KNOW THIS AND ARGUE AGAINST ITS EFFICACY

exwannabe

08/12/20 8:40 AM

#299662 RE: alexander77 #299657

Never heard of pseudoprogression of course, never heard of SAP of coursz, never heard of the difficult path Yervoy ewperenced (was almost stopped in an early phase 3 phase).


I presume you are asserting I am ignoring these.

psPD is certainly real. And it very possibly could be the root cause of much of what has happened to this trial. And it could actually be a good thing wrt DCVax-L actually working (both AVII and myself pointed this out years ago). But if you do not think failing the primary endpoint is not a concern you do not understand the space at all.

I have known what a SAP was before it became the buzzword du jour in this caffe. I have actually taken the time to read and understand a few. They are fairly dry documents that detail numerical analysis of the endpoints. The actual endpoint should be in the protocol (though there is a lot of space for fuzz here).

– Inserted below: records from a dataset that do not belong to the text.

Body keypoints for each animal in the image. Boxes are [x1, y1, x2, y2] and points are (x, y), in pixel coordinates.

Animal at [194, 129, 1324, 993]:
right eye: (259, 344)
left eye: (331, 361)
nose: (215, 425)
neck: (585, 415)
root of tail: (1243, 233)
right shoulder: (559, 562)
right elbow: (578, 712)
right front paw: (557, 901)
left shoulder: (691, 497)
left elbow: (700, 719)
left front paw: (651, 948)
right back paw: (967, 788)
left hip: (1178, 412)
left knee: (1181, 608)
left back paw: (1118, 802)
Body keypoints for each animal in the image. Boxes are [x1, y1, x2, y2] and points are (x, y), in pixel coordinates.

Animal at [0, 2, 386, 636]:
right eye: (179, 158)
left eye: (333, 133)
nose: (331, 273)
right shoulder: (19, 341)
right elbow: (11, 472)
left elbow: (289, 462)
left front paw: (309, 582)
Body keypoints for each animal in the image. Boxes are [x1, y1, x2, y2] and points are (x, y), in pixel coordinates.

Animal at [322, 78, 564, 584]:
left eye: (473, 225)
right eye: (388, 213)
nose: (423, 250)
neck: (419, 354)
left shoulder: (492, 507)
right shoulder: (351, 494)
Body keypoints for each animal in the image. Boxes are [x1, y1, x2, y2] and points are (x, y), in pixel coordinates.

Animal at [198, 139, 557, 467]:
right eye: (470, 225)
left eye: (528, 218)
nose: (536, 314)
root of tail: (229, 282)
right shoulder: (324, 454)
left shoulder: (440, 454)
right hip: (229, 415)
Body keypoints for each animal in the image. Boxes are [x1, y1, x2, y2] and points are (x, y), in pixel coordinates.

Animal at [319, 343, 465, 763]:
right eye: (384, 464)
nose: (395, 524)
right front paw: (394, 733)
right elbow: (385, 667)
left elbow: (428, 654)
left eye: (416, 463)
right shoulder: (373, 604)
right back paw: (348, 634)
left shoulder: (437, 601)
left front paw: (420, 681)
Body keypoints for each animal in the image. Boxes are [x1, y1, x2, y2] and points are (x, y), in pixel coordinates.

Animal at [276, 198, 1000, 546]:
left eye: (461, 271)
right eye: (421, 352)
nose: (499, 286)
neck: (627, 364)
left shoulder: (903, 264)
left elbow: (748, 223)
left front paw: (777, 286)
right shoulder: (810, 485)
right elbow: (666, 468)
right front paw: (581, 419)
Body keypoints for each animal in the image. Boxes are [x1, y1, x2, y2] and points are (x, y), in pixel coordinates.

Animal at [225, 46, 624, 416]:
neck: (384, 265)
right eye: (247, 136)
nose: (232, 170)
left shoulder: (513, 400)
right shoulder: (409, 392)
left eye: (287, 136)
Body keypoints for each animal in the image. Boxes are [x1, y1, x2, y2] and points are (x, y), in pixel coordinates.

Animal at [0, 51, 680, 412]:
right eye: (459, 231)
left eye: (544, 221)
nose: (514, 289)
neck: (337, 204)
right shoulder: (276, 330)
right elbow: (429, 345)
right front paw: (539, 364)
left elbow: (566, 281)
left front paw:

I also know NWBO was talking non-stop of the SAP bu never said they actually submitted the IND modification. Sounds to me like they never did, and likely because the FDA warned them that a change this late would be viewed as post-hock and put the trial in danger.

You are right I never heard of Yervoy's difficulties in early phase 3. I do know that it entered the clinic after DCVax-L and was approved almost a decade ago. I guess I consider 9 years from entering the clinic to approval about normal.